Endurance exercise training can result in increased rates of insulin-stimulated glucose uptake in skeletal muscle; however, this effect may be lost rapidly once training ceases. To examine a mechanism for these changes, the skeletal-muscle glucose transport system of female rats exercise-trained in wheelcages for 6 wk were studied against a group of untrained female rats. The trained rats were studied immediately following and 2 and 5 days after removal from wheelcages; both trained and untrained rats were studied 30 min after insulin (90 nmol/rat, intraperitoneal) or saline injection. The total number of skeletal-muscle plasma-membrane glucose transporters (R0), total muscle-homogenate and plasma-membrane GLUT4 protein, and rates of plasma-membrane vesicle D-facilitated glucose transport were higher in the exercise-trained rats immediately after exercise training and did not decrease significantly during the 5 days after cessation of training. On the other hand, exercise training did not alter microsomal-membrane total glucose-transporter number or GLUT4 protein, nor did training alter GLUT1 protein in total muscle homogenates nor either membrane fraction. The carrier-turnover number, an estimate of average functional activity of glucose transporters in the plasma membrane, was elevated slightly, but not significantly, in the trained muscle.
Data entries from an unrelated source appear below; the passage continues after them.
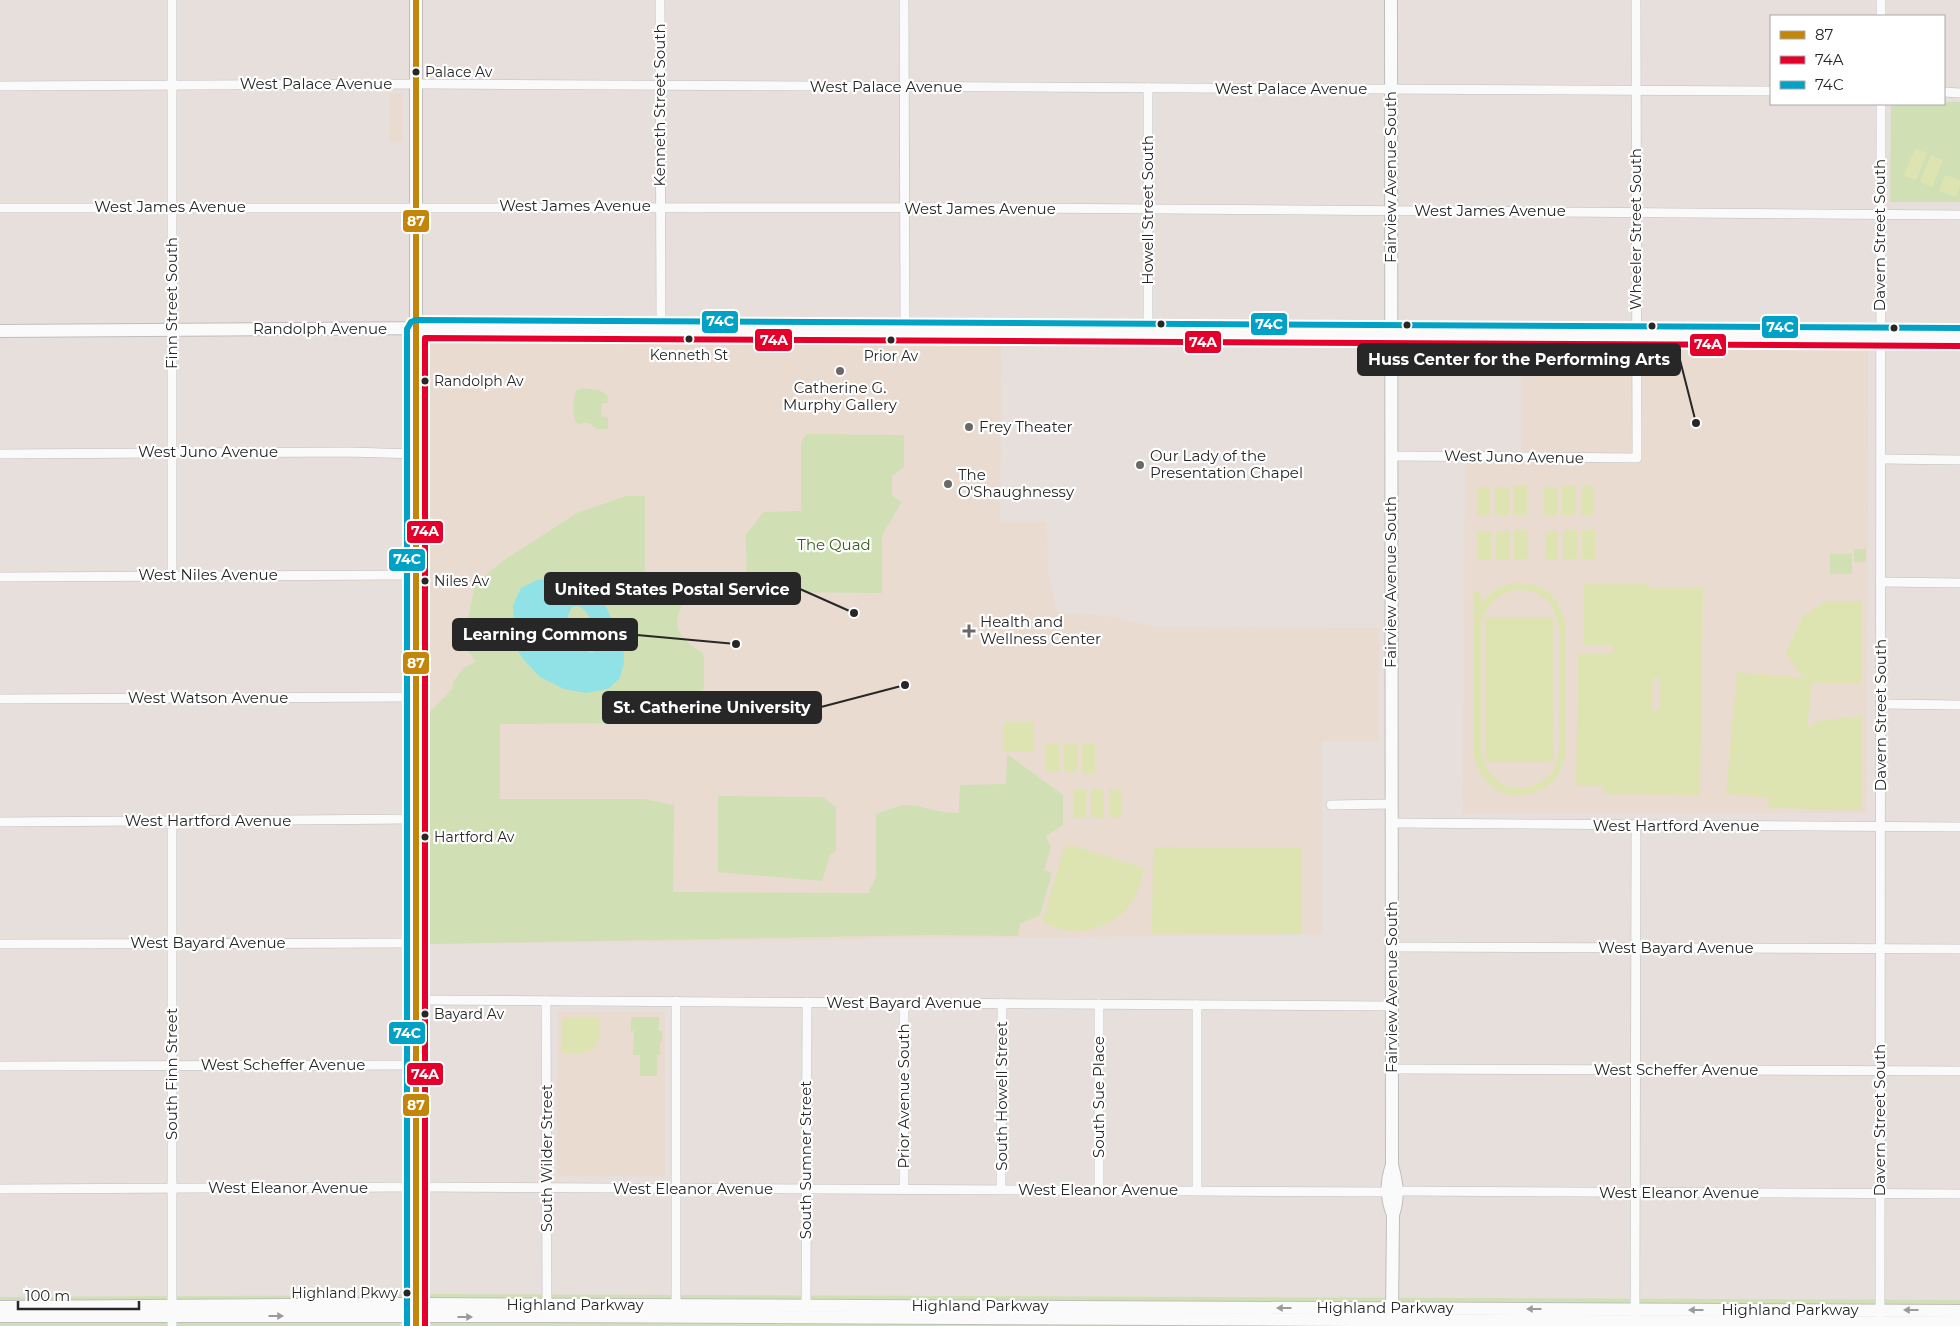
<svg xmlns="http://www.w3.org/2000/svg" width="1960" height="1326" font-family="Montserrat,sans-serif">
<style>
.education{fill:#e9dbd0}
.green{fill:#d0e0b4}
.pitch{fill:#dde4b2;fill-rule:evenodd}
.water{fill:#90e2e7;fill-rule:evenodd}
.lines{fill:none;stroke-linecap:round;stroke-linejoin:round}
.street-casing{stroke:#bfbdbe;stroke-width:10}
.secondary-casing{stroke:#bfbdbe;stroke-width:14}
.street{stroke:#fbfafa;stroke-width:9}
.secondary{stroke:#fbfafa;stroke-width:12}
.bus-1-casing{stroke:#fff;stroke-width:10}
.bus-2-casing{stroke:#fff;stroke-width:10}
.bus-3-casing{stroke:#fff;stroke-width:10}
.bus-1{stroke:#c3860a;stroke-width:6}
.bus-2{stroke:#e4002b;stroke-width:6}
.bus-3{stroke:#02a2c6;stroke-width:6}
.oneway{fill:#9c9b9b}
.bus-dot{fill:#272727;stroke:#fff;stroke-width:2}
.poi-dot{fill:#6a6766;stroke:#fff;stroke-width:2}
.labels{text-anchor:middle;stroke-width:4.5;stroke-linejoin:round;paint-order:stroke}
.bus-label{font-size:14px;fill:#272727;stroke:#fff;text-anchor:start}
.street-label{font-size:15px;fill:#272727;stroke:#fff}
.poi-label{font-size:15px;fill:#272727;stroke:#fff;text-anchor:start}
.park-label{font-size:15px;fill:#37611a;stroke:#fff}
.leader{fill:none;stroke:#272727;stroke-width:2}
.callout-dot{fill:#272727;stroke:#fff;stroke-width:2}
.callout{fill:#272727;stroke:#272727;stroke-width:2}
.callout-label{font-size:16px;text-anchor:middle;font-weight:bold;fill:#fff}
.line-badge{stroke:#fff;stroke-width:2}
.badge-label{font-size:14px;text-anchor:middle;font-weight:bold;fill:#fff}
</style>
<rect width="100%" height="100%" fill="#e6dfdc"/>
<g class="education">
<rect x="389" y="94" width="14" height="48"/>
<path d="M430 343 1001 346 1000 522H1047L1048 572 1057 612 1116 617 1153 627 1379 628V741H1322V934L430 944Z"/>
<path d="M1522 349 1868 350 1867 813H1463L1465 463 1521 462Z"/>
<rect x="557" y="1012" width="108" height="164"/>
</g>
<g class="green">
<path d="M1944 102H1960V202H1890L1891 104H1944Z"/>
<path d="M583 388 599 390 607 395 608 403H602L601 416 608 417V429H597L589 423H582L580 425 576 423C572 413 573 401 576 391Z"/>
<path d="M806 434 904 435V467L892 476V496L902 502 883 533 882 541V593L747 592 746 535 763 512 801 511V443Z"/>
<path d="M626 496H645V575L652 583 672 588 682 606C669 628 684 642 703 653L704 660V689L646 723 500 724V799H644L674 805 673 892 868 893 876 877V814L902 805 917 806 943 812 959 813 960 785 1006 784 1007 754 1063 795V825L1046 836 1051 847 1044 870 1052 873 1040 915 1020 924 1018 936 933 935 430 944 429 713 452 689 453 682 463 668 476 662 463 645 475 584 504 560 577 513Z"/>
<rect x="1854" y="549" width="12" height="13"/>
<rect x="1830" y="554" width="22" height="20"/>
<path d="M718 796 823 797 836 807V851L830 855 822 881 718 872Z"/>
<path d="M633 1017H659V1031H662V1042H660V1055H657V1076H640V1055H633L634 1031H631V1019Z"/>
<path d="M430 1294 1960 1300V1326H431Z"/>
<path d="M401 1295 400 1326H0V1297Z"/>
</g>
<g class="pitch">
<path d="M1915 149 1927 153 1916 180 1904 176Z"/>
<path d="M1931 155 1943 160 1932 187 1920 182Z"/>
<path d="M1945 175 1960 180V186L1956 197 1939 191Z"/>
<rect x="1513" y="486" width="14" height="29"/>
<rect x="1562" y="486" width="14" height="29"/>
<rect x="1581" y="486" width="13" height="29"/>
<path d="M1477 487H1490V515L1477 516Z"/>
<rect x="1495" y="487" width="14" height="28"/>
<rect x="1544" y="487" width="13" height="28"/>
<rect x="1514" y="530" width="14" height="29"/>
<rect x="1563" y="530" width="14" height="29"/>
<rect x="1582" y="530" width="13" height="29"/>
<path d="M1477 531H1491V560H1478Z"/>
<rect x="1496" y="531" width="14" height="29"/>
<rect x="1545" y="531" width="13" height="28"/>
<path d="M1513 583C1546 582 1561 597 1566 629V748C1565 758 1563 768 1557 777 1552 785 1544 789 1535 792 1502 804 1477 783 1473 750V592H1480L1482 602 1496 589ZM1514 590C1543 589 1554 602 1559 630V747C1558 756 1557 766 1551 773 1546 780 1539 783 1532 786 1505 795 1484 775 1481 749V623C1487 604 1496 596 1514 590Z"/>
<path d="M1584 584H1649V587L1703 588 1700 795 1603 794V786H1576L1578 653H1614L1612 645H1584ZM1653 677 1660 678V708L1652 712Z"/>
<path d="M1826 601H1861V683H1816L1812 681 1807 728 1818 721 1862 716V810L1768 808 1769 798 1726 794 1737 672 1806 678 1799 673 1786 652 1803 616Z"/>
<path d="M1485 617H1553L1554 761 1485 762Z"/>
<path d="M1004 722H1034L1033 752 1004 751Z"/>
<rect x="1046" y="744" width="13" height="28"/>
<rect x="1064" y="744" width="13" height="28"/>
<rect x="1082" y="744" width="13" height="29"/>
<path d="M1073 789H1087L1086 818H1073Z"/>
<rect x="1091" y="789" width="13" height="29"/>
<rect x="1109" y="789" width="13" height="29"/>
<path d="M1071 845 1144 868C1138 897 1129 916 1099 927 1089 931 1076 932 1064 930 1057 929 1049 924 1042 922L1064 849Z"/>
<path d="M1153 847 1302 848V934L1152 933Z"/>
<path d="M565 1017 600 1018V1035L595 1047 581 1054 561 1053V1022Z"/>
</g>
<path class="water" d="M582 576 598 588 610 616 623 635 624 662 620 678 608 689 586 693 564 689 540 677 524 660 515 647 513 605 521 588 537 580ZM579 606C595 616 592 632 597 647L592 653C586 650 574 650 569 645 560 637 567 616 572 607Z"/>
<g class="lines">
<g class="street-casing">
<g id="street">
<path d="M660 0 661 329"/>
<path d="M904 0 905 331"/>
<path d="M1881 0V16"/>
<path d="M0 86 427 84 1771 91"/>
<path d="M1148 88V332"/>
<path d="M1944 92 1960 93"/>
<path d="M0 208C653 205 1307 208 1960 215"/>
<path d="M0 454 349 452 416 454"/>
<path d="M1392 456 1637 458 1636 0"/>
<path d="M1881 459 1960 460"/>
<path d="M172 575V0"/>
<path d="M0 577 415 575"/>
<path d="M1881 582 1960 583"/>
<path d="M0 699 416 697"/>
<path d="M1881 704 1960 705"/>
<path d="M1331 805 1391 804"/>
<path d="M0 822 416 819"/>
<path d="M1391 823 1960 827"/>
<path d="M0 944 416 943"/>
<path d="M1392 947 1960 949"/>
<path d="M416 1000 1391 1006"/>
<path d="M546 1001 547 1310"/>
<path d="M676 1001V1310"/>
<path d="M904 1003V1189"/>
<path d="M1099 1004V1189"/>
<path d="M1197 1005V1190"/>
<path d="M0 1066 417 1065"/>
<path d="M1392 1069 1960 1071"/>
<path d="M0 1189 416 1187 1387 1192"/>
<path d="M1001 1189 1002 1003"/>
<path d="M1397 1191 1960 1194"/>
<path d="M806 1309 807 1002"/>
<path d="M1635 1315 1636 825"/>
<path d="M1880 1316 1881 104"/>
<path d="M172 1326V822"/>
</g>
</g>
<g class="secondary-casing">
<g id="secondary">
<path d="M416 0V1326"/>
<path d="M1391 0 1392 1165C1386 1183 1386 1197 1393 1215"/>
<path d="M0 331 438 328 1960 337"/>
<path d="M1392 1165C1397 1183 1399 1197 1393 1215L1392 1316"/>
<path d="M0 1307 416 1304 1960 1311"/>
<path d="M0 1316H547L1960 1323"/>
</g>
</g>
<use href="#street" class="street"/>
<use href="#secondary" class="secondary"/>
<g class="bus-1-casing">
<path id="bus-1" d="M416 0V1326"/>
</g>
<g class="bus-2-casing">
<path id="bus-2" d="M425 1326V338L1960 346"/>
</g>
<g class="bus-3-casing">
<path id="bus-3" d="M407 1326V329L411 322 416 320 1960 328"/>
</g>
<use href="#bus-1" class="bus-1"/>
<use href="#bus-2" class="bus-2"/>
<use href="#bus-3" class="bus-3"/>
</g>
<defs><path id="oneway-solid" d="M-6-.8H1V-3.2L6.5 0L1 3.2V.8H-6Z" transform="scale(1.25)"/></defs>
<g class="oneway">
<use href="#oneway-solid" transform="translate(1284 1308) rotate(-180)"/>
<use href="#oneway-solid" transform="translate(1534 1309) rotate(-180)"/>
<use href="#oneway-solid" transform="translate(1696 1310) rotate(-180)"/>
<use href="#oneway-solid" transform="translate(1911 1310) rotate(-180)"/>
<use href="#oneway-solid" transform="translate(276 1316)"/>
<use href="#oneway-solid" transform="translate(465 1317)"/>
</g>
<g class="bus-dot">
<circle cx="416" cy="72" r="4.5"/>
<circle cx="1161" cy="324" r="4.5"/>
<circle cx="1407" cy="325" r="4.5"/>
<circle cx="1652" cy="326" r="4.5"/>
<circle cx="1894" cy="328" r="4.5"/>
<circle cx="689" cy="339" r="4.5"/>
<circle cx="891" cy="340" r="4.5"/>
<circle cx="425" cy="381" r="4.5"/>
<circle cx="425" cy="581" r="4.5"/>
<circle cx="425" cy="837" r="4.5"/>
<circle cx="425" cy="1014" r="4.5"/>
<circle cx="407" cy="1293" r="4.5"/>
</g>
<g class="poi-dot">
<circle cx="840" cy="371" r="5"/>
<circle cx="969" cy="427" r="5"/>
<circle cx="1140" cy="465" r="5"/>
<circle cx="948" cy="484" r="5"/>
<path d="M966.5 623.5h5v5h5v5h-5v5h-5v-5h-5v-5h5z"/>
</g>
<g class="labels">
<g class="bus-label">
<text x="425" y="77">Palace Av</text>
<text x="689" y="360" text-anchor="middle">Kenneth St</text>
<text x="891" y="361" text-anchor="middle">Prior Av</text>
<text x="434" y="386">Randolph Av</text>
<text x="434" y="586">Niles Av</text>
<text x="434" y="842">Hartford Av</text>
<text x="434" y="1019">Bayard Av</text>
<text x="398" y="1298" text-anchor="end">Highland Pkwy</text>
</g>
<g class="street-label">
<text x="316" y="89">West Palace Avenue</text>
<text x="886" y="92">West Palace Avenue</text>
<text x="1291" y="94">West Palace Avenue</text>
<text transform="translate(660 105) rotate(-90)" y="5">Kenneth Street South</text>
<text transform="translate(1391 177) rotate(-90)" y="5">Fairview Avenue South</text>
<text x="575" y="211">West James Avenue</text>
<text x="170" y="212">West James Avenue</text>
<text x="980" y="214">West James Avenue</text>
<text transform="translate(1148 210) rotate(-90)" y="5">Howell Street South</text>
<text x="1490" y="216">West James Avenue</text>
<text transform="translate(1636 229) rotate(-90)" y="5">Wheeler Street South</text>
<text transform="translate(1880 235) rotate(-90)" y="5">Davern Street South</text>
<text transform="translate(172 303) rotate(-90)" y="5">Finn Street South</text>
<text x="320" y="334">Randolph Avenue</text>
<text x="208" y="457">West Juno Avenue</text>
<text transform="translate(1514 457) rotate(1)" y="5">West Juno Avenue</text>
<text x="208" y="580">West Niles Avenue</text>
<text transform="translate(1391 582) rotate(-90)" y="5">Fairview Avenue South</text>
<text x="208" y="703">West Watson Avenue</text>
<text transform="translate(1881 715) rotate(-90)" y="5">Davern Street South</text>
<text x="208" y="826">West Hartford Avenue</text>
<text x="1676" y="831">West Hartford Avenue</text>
<text x="208" y="948">West Bayard Avenue</text>
<text x="1676" y="953">West Bayard Avenue</text>
<text transform="translate(1392 987) rotate(-90)" y="5">Fairview Avenue South</text>
<text x="904" y="1008">West Bayard Avenue</text>
<text x="283" y="1070">West Scheffer Avenue</text>
<text x="1676" y="1075">West Scheffer Avenue</text>
<text transform="translate(172 1074) rotate(-90)" y="5">South Finn Street</text>
<text transform="translate(904 1096) rotate(-90)" y="5">Prior Avenue South</text>
<text transform="translate(1002 1096) rotate(-90)" y="5">South Howell Street</text>
<text transform="translate(1099 1097) rotate(-90)" y="5">South Sue Place</text>
<text transform="translate(1880 1120) rotate(-90)" y="5">Davern Street South</text>
<text transform="translate(547 1158) rotate(-90)" y="5">South Wilder Street</text>
<text transform="translate(806 1160) rotate(-90)" y="5">South Sumner Street</text>
<text x="288" y="1193">West Eleanor Avenue</text>
<text x="693" y="1194">West Eleanor Avenue</text>
<text x="1098" y="1195">West Eleanor Avenue</text>
<text x="1679" y="1198">West Eleanor Avenue</text>
<text x="575" y="1310">Highland Parkway</text>
<text x="980" y="1311">Highland Parkway</text>
<text x="1385" y="1313">Highland Parkway</text>
<text x="1790" y="1315">Highland Parkway</text>
</g>
<g class="poi-label">
<text x="840" y="393" text-anchor="middle">Catherine G.<tspan x="840" dy="17">Murphy Gallery</tspan></text>
<text x="979" y="432">Frey Theater</text>
<text x="1150" y="461">Our Lady of the<tspan x="1150" dy="17">Presentation Chapel</tspan></text>
<text x="958" y="480">The<tspan x="958" dy="17">O'Shaughnessy</tspan></text>
<text x="980" y="627">Health and<tspan x="980" dy="17">Wellness Center</tspan></text>
</g>
<g class="park-label">
<text x="834" y="550">The Quad</text>
</g>
</g>
<path class="leader" d="M1696 423L1680 360M854 613L800 589M736 644L637 635M905 685L821 707"/>
<g class="callout-dot">
<circle cx="1696" cy="423" r="5"/>
<circle cx="854" cy="613" r="5"/>
<circle cx="736" cy="644" r="5"/>
<circle cx="905" cy="685" r="5"/>
</g>
<g class="callout">
<rect x="1358" y="344" width="322" height="31" rx="5"/>
<rect x="545" y="573" width="255" height="31" rx="5"/>
<rect x="453" y="619" width="184" height="31" rx="5"/>
<rect x="603" y="692" width="218" height="31" rx="5"/>
</g>
<g class="callout-label">
<text x="1519" y="365">Huss Center for the Performing Arts</text>
<text x="672" y="595">United States Postal Service</text>
<text x="545" y="640">Learning Commons</text>
<text x="712" y="713">St. Catherine University</text>
</g>
<g class="line-badge">
<rect x="402" y="209" width="28" height="24" rx="5" fill="#c3860a"/>
<rect x="701" y="310" width="38" height="24" rx="5" fill="#02a2c6"/>
<rect x="1250" y="312" width="38" height="24" rx="5" fill="#02a2c6"/>
<rect x="1761" y="315" width="38" height="24" rx="5" fill="#02a2c6"/>
<rect x="754" y="328" width="39" height="24" rx="5" fill="#e4002b"/>
<rect x="1184" y="330" width="38" height="24" rx="5" fill="#e4002b"/>
<rect x="1689" y="333" width="38" height="24" rx="5" fill="#e4002b"/>
<rect x="406" y="520" width="38" height="24" rx="5" fill="#e4002b"/>
<rect x="388" y="548" width="38" height="24" rx="5" fill="#02a2c6"/>
<rect x="402" y="651" width="28" height="24" rx="5" fill="#c3860a"/>
<rect x="388" y="1021" width="38" height="24" rx="5" fill="#02a2c6"/>
<rect x="406" y="1062" width="38" height="24" rx="5" fill="#e4002b"/>
<rect x="402" y="1093" width="28" height="24" rx="5" fill="#c3860a"/>
</g>
<g class="badge-label">
<text x="416" y="226">87</text>
<text x="720" y="326">74C</text>
<text x="1269" y="329">74C</text>
<text x="1780" y="332">74C</text>
<text x="774" y="345">74A</text>
<text x="1203" y="347">74A</text>
<text x="1708" y="349">74A</text>
<text x="425" y="536">74A</text>
<text x="407" y="564">74C</text>
<text x="416" y="668">87</text>
<text x="407" y="1038">74C</text>
<text x="425" y="1079">74A</text>
<text x="416" y="1110">87</text>
</g>
<rect x="1770" y="15" width="175" height="90" fill="#ffffff" stroke="#a9a9a9"/>
<rect x="1780" y="31" width="25" height="8" fill="#c3860a" stroke="#a9a9a9"/>
<text x="1815" y="40" font-size="15" fill="#272727">87</text>
<rect x="1780" y="56" width="25" height="8" fill="#e4002b" stroke="#a9a9a9"/>
<text x="1815" y="65" font-size="15" fill="#272727">74A</text>
<rect x="1780" y="81" width="25" height="8" fill="#02a2c6" stroke="#a9a9a9"/>
<text x="1815" y="90" font-size="15" fill="#272727">74C</text>
<path d="M18 1301v8h121v-8" fill="none" stroke="#272727" stroke-width="2.5"/>
<text x="25" y="1301" font-size="15" fill="#272727" stroke="#ffffff" stroke-width="4" paint-order="stroke">100 m</text>
</svg>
In both the trained and untrained muscle, insulin administration resulted in translocation of glucose transporters from the microsomal-membrane fraction to the plasma membrane and an increase in the carrier-turnover number. These data suggest that increased rates of glucose uptake in endurance-trained skeletal muscle results primarily from an increase in the number-and not an increase in the average functional activity-of glucose transporters present in the plasma membrane. Furthermore, these increases persist for several days after cessation of exercise training. The specific increase in the GLUT4, but not the GLUT1 glucose-transporter isoform, in response to training demonstrates that a common, chronic physiological stimulus can regulate the expression of the two glucose-transporter isoforms present in skeletal-muscle tissue differentially.